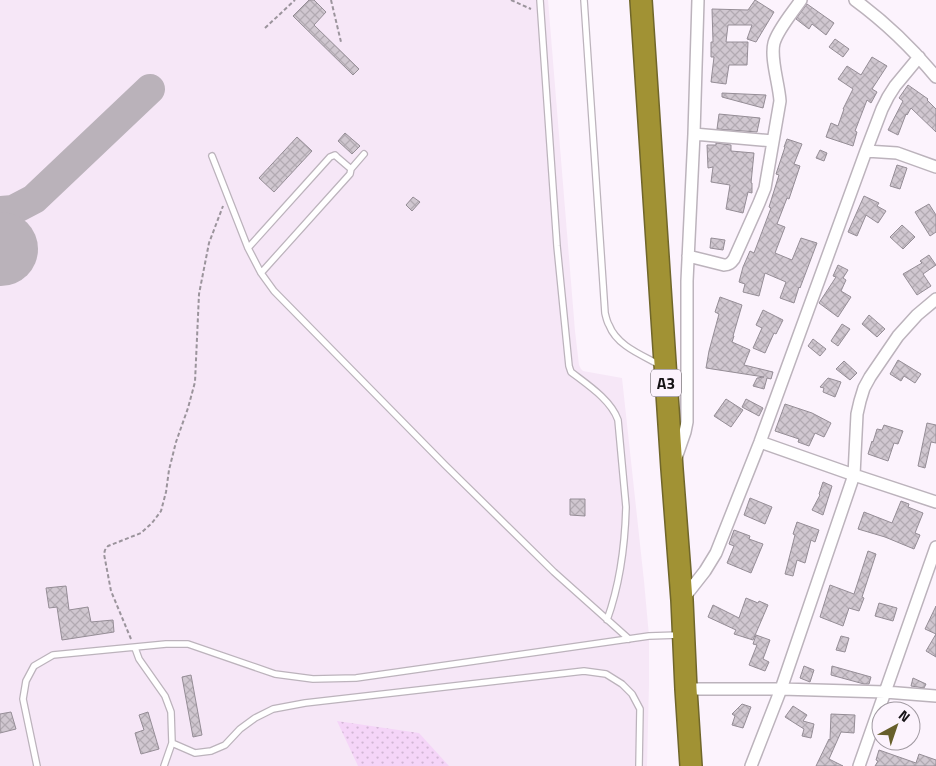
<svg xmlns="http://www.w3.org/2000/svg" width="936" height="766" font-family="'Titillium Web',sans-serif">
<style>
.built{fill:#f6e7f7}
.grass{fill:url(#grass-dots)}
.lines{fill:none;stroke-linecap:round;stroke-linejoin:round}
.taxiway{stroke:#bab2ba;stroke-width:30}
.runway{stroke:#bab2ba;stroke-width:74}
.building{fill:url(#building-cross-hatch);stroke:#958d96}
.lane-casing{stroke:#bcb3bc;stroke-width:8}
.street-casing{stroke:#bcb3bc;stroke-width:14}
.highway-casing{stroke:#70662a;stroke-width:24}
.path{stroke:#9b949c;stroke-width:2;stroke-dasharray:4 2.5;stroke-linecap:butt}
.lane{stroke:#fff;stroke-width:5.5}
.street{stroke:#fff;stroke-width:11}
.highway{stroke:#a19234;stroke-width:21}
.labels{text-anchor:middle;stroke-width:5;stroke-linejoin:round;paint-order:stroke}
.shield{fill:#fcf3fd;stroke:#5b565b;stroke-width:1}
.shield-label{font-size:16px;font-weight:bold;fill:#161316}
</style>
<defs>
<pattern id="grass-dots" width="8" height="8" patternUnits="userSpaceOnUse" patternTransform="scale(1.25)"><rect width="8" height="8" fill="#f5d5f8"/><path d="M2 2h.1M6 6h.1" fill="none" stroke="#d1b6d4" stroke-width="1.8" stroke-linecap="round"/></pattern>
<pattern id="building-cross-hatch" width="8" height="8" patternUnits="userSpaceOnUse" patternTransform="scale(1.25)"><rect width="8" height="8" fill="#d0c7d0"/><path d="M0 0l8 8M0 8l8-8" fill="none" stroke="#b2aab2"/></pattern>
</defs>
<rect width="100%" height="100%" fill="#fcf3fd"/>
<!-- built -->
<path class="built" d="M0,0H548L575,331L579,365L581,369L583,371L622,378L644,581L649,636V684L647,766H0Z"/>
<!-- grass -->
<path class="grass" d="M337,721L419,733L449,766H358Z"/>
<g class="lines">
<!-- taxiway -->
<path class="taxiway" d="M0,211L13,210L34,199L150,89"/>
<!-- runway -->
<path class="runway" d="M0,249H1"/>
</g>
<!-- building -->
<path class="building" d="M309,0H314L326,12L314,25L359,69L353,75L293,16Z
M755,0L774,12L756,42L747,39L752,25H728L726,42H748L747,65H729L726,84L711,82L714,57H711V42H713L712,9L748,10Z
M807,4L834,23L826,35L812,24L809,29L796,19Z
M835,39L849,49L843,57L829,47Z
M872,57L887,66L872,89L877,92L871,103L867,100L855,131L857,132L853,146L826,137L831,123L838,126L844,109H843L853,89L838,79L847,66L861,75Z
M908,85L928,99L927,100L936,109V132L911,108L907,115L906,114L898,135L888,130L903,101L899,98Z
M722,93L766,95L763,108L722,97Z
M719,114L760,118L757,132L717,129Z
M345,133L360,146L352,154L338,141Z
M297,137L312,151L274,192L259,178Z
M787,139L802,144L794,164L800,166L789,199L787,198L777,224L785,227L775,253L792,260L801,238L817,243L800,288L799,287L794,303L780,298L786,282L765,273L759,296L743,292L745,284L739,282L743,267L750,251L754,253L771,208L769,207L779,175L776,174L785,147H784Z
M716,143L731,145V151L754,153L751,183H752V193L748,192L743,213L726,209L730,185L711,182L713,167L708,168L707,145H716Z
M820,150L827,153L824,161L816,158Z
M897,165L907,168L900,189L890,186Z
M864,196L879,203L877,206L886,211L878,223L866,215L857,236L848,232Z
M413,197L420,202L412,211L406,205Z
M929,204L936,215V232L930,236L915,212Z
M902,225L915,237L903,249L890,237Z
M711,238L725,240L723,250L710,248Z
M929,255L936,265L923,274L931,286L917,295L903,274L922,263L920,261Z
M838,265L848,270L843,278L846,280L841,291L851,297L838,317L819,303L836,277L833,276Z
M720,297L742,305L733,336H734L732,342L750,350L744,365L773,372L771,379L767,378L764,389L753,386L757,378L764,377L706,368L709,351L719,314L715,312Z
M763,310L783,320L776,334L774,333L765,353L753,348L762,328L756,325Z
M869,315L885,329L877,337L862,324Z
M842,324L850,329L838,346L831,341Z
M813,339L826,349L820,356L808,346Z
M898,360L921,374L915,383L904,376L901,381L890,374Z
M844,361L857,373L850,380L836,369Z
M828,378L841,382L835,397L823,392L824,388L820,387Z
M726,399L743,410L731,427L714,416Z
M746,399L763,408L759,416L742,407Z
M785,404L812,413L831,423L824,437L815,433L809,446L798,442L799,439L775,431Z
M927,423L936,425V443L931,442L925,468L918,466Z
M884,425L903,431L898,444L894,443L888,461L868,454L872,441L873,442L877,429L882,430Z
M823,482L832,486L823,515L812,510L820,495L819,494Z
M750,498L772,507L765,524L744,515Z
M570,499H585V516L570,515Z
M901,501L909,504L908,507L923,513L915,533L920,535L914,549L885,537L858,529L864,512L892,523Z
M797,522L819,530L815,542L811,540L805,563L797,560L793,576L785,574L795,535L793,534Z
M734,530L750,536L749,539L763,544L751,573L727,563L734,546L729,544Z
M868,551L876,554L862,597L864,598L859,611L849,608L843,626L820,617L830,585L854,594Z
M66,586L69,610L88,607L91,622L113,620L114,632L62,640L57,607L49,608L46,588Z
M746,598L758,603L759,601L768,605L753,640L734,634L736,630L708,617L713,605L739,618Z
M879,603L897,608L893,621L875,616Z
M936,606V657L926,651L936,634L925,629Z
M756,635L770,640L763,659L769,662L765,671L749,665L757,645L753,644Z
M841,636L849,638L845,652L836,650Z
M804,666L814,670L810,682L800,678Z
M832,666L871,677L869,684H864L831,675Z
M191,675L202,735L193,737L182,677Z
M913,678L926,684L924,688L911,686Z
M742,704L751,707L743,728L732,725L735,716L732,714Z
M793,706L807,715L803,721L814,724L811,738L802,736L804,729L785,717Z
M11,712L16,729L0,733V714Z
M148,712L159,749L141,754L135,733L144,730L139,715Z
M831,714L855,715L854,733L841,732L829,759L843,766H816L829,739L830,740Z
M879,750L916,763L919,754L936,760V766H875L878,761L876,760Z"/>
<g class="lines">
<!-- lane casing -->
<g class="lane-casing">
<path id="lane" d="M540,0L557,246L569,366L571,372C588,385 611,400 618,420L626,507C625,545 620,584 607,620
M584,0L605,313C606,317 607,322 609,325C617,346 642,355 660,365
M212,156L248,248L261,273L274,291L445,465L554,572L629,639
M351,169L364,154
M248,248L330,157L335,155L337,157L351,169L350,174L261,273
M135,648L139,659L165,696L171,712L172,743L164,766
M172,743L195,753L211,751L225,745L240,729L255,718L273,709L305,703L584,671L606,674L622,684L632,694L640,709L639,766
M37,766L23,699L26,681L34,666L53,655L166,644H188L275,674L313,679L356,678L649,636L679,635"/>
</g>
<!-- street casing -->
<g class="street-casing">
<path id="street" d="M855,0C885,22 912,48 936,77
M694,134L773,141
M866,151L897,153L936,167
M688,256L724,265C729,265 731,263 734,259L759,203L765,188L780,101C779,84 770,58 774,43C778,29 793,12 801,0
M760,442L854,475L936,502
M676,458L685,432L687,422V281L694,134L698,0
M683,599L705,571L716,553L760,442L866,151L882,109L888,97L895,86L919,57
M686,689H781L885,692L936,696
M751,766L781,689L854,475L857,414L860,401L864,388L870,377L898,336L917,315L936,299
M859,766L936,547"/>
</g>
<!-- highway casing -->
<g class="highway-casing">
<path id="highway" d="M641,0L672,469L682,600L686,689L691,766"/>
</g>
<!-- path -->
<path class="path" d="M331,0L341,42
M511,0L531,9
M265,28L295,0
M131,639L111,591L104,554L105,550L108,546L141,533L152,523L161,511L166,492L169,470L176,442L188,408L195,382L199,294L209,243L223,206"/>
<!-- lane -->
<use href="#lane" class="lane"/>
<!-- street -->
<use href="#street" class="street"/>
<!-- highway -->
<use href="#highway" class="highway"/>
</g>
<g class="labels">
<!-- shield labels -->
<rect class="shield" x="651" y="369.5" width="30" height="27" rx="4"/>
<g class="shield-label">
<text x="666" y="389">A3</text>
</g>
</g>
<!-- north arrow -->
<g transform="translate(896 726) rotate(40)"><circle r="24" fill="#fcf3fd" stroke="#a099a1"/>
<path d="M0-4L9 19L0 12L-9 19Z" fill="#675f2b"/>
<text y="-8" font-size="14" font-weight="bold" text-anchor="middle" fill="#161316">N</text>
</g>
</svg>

══════════════════════════════

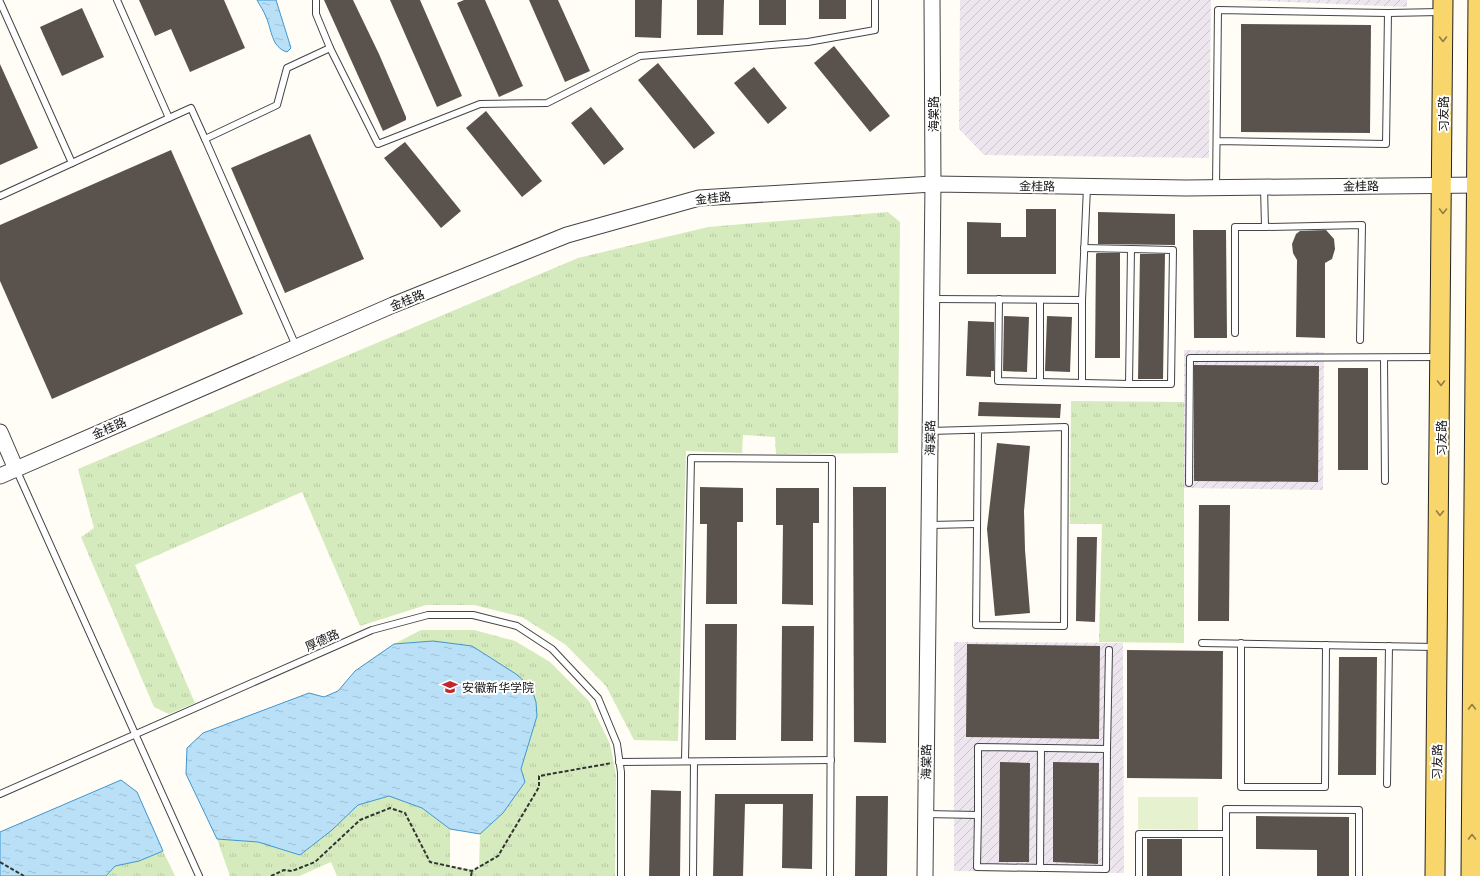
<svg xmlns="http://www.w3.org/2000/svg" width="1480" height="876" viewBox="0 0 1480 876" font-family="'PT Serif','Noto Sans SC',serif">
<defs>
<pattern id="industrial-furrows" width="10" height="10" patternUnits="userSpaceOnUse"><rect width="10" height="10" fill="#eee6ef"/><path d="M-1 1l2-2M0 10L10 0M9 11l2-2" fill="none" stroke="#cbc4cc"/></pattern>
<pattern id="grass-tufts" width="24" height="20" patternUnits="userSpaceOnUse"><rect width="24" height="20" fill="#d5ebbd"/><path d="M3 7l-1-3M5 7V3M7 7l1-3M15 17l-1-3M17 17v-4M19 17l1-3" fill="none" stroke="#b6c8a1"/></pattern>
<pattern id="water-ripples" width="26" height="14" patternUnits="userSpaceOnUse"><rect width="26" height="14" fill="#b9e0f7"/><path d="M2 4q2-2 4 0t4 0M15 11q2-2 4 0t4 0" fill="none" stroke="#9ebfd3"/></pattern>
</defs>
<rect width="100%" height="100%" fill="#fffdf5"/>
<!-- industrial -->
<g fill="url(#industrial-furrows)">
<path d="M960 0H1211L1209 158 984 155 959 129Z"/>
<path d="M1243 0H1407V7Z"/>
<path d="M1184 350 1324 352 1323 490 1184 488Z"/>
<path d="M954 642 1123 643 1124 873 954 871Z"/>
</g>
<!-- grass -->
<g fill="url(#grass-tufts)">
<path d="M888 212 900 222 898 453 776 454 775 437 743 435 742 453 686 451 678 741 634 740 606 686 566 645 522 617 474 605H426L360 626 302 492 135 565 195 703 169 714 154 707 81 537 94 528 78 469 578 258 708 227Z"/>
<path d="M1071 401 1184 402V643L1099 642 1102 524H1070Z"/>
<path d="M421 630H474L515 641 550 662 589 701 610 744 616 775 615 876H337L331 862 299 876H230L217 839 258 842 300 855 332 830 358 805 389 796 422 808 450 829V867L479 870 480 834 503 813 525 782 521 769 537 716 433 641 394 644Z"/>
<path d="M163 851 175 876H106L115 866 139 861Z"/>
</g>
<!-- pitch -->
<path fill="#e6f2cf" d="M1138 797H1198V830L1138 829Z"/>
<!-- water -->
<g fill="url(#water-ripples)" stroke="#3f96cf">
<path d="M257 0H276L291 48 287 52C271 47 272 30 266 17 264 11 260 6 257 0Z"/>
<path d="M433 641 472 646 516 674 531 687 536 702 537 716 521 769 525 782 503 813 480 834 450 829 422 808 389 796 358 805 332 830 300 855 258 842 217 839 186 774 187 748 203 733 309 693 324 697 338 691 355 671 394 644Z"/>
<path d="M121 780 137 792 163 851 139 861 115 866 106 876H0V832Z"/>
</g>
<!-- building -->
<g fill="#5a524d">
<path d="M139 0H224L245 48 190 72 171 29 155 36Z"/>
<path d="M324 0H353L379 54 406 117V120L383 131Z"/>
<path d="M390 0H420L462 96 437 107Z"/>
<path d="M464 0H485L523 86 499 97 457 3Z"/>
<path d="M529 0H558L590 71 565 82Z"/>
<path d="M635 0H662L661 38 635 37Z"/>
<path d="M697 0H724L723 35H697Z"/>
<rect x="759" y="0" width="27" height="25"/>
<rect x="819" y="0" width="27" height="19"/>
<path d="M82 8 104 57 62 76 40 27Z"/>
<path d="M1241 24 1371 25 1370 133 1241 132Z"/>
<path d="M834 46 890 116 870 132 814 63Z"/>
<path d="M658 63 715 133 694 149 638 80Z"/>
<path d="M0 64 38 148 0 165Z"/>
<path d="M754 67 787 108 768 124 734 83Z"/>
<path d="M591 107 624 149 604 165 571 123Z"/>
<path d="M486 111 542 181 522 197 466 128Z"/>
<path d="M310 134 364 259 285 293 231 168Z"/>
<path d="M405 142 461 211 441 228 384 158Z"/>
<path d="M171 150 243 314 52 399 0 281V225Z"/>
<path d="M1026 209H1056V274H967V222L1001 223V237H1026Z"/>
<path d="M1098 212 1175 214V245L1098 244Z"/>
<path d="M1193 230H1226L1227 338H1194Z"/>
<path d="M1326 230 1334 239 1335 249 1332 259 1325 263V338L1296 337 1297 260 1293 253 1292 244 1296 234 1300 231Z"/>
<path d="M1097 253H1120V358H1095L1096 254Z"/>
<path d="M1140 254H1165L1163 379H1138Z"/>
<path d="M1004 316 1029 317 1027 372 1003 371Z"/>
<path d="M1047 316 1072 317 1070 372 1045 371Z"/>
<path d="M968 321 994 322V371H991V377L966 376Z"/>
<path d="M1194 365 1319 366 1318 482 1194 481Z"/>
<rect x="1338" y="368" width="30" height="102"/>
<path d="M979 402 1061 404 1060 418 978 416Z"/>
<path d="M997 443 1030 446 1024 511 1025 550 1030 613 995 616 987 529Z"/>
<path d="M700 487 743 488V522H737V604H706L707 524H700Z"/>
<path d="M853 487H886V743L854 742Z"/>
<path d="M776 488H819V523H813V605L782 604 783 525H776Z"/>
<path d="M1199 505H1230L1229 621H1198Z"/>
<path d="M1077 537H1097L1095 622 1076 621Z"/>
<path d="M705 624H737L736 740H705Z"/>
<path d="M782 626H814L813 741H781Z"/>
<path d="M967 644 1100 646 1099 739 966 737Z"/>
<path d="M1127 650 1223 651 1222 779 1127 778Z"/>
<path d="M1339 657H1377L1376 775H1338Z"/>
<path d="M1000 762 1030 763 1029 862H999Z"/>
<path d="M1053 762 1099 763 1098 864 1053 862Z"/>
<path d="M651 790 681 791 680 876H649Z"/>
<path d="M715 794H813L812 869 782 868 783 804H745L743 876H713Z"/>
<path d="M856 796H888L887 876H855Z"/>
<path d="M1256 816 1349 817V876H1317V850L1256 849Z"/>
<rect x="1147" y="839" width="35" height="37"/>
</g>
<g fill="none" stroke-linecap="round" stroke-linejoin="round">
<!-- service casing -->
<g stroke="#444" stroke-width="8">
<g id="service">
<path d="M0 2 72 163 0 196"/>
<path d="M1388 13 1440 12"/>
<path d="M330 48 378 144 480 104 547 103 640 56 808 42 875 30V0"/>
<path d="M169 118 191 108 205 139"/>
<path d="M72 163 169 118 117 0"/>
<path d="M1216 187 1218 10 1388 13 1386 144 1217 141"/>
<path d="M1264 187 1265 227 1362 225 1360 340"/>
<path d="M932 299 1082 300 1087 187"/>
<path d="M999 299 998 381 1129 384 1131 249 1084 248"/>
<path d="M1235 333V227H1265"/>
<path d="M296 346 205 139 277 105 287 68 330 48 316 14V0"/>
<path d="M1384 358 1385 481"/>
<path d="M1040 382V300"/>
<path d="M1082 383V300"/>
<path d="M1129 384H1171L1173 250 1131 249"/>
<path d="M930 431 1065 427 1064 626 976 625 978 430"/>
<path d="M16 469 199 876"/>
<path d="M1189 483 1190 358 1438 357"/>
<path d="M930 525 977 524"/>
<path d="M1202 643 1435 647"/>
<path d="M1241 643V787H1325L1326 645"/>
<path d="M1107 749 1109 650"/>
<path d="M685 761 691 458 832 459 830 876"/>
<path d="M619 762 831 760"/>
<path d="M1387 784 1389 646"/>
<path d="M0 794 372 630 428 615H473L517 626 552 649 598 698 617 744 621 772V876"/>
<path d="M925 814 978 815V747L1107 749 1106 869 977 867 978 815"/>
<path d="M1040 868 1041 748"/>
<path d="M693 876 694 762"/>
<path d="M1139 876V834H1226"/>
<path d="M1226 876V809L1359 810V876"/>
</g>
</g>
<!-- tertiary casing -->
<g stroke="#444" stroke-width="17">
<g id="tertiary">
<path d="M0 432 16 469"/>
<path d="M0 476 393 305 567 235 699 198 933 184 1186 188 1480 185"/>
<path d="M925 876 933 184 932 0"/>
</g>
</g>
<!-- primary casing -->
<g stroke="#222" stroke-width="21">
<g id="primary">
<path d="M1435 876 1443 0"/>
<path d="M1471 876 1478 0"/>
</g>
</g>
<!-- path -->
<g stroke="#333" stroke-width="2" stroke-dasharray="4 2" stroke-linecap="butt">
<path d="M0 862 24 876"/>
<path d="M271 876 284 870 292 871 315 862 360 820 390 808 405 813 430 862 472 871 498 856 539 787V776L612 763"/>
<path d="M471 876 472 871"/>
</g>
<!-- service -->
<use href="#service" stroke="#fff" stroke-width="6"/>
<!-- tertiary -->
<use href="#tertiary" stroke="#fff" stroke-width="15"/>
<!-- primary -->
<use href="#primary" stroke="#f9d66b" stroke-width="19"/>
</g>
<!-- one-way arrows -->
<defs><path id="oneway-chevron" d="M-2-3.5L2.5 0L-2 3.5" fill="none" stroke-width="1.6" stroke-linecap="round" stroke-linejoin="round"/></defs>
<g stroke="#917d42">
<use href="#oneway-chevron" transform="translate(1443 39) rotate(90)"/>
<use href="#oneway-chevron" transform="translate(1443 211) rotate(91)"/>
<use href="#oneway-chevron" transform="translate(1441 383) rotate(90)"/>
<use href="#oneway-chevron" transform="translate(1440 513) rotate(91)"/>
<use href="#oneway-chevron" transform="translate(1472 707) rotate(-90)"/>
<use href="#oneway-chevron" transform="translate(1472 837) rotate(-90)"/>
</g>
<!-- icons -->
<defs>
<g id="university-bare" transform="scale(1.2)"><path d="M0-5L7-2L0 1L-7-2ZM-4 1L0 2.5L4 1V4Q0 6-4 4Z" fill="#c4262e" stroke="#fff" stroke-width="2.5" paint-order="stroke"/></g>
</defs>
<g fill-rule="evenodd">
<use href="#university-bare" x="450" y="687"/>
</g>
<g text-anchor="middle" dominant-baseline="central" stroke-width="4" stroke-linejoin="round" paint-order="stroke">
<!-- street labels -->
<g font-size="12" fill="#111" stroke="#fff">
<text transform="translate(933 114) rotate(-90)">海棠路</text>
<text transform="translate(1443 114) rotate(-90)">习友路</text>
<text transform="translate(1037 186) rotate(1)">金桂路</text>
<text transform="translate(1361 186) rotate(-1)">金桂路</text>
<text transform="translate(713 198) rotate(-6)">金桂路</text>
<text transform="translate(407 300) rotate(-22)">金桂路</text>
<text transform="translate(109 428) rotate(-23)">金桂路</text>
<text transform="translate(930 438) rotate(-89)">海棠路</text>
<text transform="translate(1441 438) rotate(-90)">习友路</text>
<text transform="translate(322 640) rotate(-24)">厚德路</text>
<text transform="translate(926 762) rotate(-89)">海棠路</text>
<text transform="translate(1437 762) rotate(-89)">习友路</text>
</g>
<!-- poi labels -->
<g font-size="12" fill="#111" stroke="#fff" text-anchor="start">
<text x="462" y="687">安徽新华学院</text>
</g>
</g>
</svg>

══════════════════════════════

**What needs to be done:** Only one stretch of the records above is wanted: the lines between the one holding "M841,636L849,638L845,652L836,650Z" and the one holding "<!-- north arrow -->", inclusive, reproduced exactly.

**The answer:**
M841,636L849,638L845,652L836,650Z
M804,666L814,670L810,682L800,678Z
M832,666L871,677L869,684H864L831,675Z
M191,675L202,735L193,737L182,677Z
M913,678L926,684L924,688L911,686Z
M742,704L751,707L743,728L732,725L735,716L732,714Z
M793,706L807,715L803,721L814,724L811,738L802,736L804,729L785,717Z
M11,712L16,729L0,733V714Z
M148,712L159,749L141,754L135,733L144,730L139,715Z
M831,714L855,715L854,733L841,732L829,759L843,766H816L829,739L830,740Z
M879,750L916,763L919,754L936,760V766H875L878,761L876,760Z"/>
<g class="lines">
<!-- lane casing -->
<g class="lane-casing">
<path id="lane" d="M540,0L557,246L569,366L571,372C588,385 611,400 618,420L626,507C625,545 620,584 607,620
M584,0L605,313C606,317 607,322 609,325C617,346 642,355 660,365
M212,156L248,248L261,273L274,291L445,465L554,572L629,639
M351,169L364,154
M248,248L330,157L335,155L337,157L351,169L350,174L261,273
M135,648L139,659L165,696L171,712L172,743L164,766
M172,743L195,753L211,751L225,745L240,729L255,718L273,709L305,703L584,671L606,674L622,684L632,694L640,709L639,766
M37,766L23,699L26,681L34,666L53,655L166,644H188L275,674L313,679L356,678L649,636L679,635"/>
</g>
<!-- street casing -->
<g class="street-casing">
<path id="street" d="M855,0C885,22 912,48 936,77
M694,134L773,141
M866,151L897,153L936,167
M688,256L724,265C729,265 731,263 734,259L759,203L765,188L780,101C779,84 770,58 774,43C778,29 793,12 801,0
M760,442L854,475L936,502
M676,458L685,432L687,422V281L694,134L698,0
M683,599L705,571L716,553L760,442L866,151L882,109L888,97L895,86L919,57
M686,689H781L885,692L936,696
M751,766L781,689L854,475L857,414L860,401L864,388L870,377L898,336L917,315L936,299
M859,766L936,547"/>
</g>
<!-- highway casing -->
<g class="highway-casing">
<path id="highway" d="M641,0L672,469L682,600L686,689L691,766"/>
</g>
<!-- path -->
<path class="path" d="M331,0L341,42
M511,0L531,9
M265,28L295,0
M131,639L111,591L104,554L105,550L108,546L141,533L152,523L161,511L166,492L169,470L176,442L188,408L195,382L199,294L209,243L223,206"/>
<!-- lane -->
<use href="#lane" class="lane"/>
<!-- street -->
<use href="#street" class="street"/>
<!-- highway -->
<use href="#highway" class="highway"/>
</g>
<g class="labels">
<!-- shield labels -->
<rect class="shield" x="651" y="369.5" width="30" height="27" rx="4"/>
<g class="shield-label">
<text x="666" y="389">A3</text>
</g>
</g>
<!-- north arrow -->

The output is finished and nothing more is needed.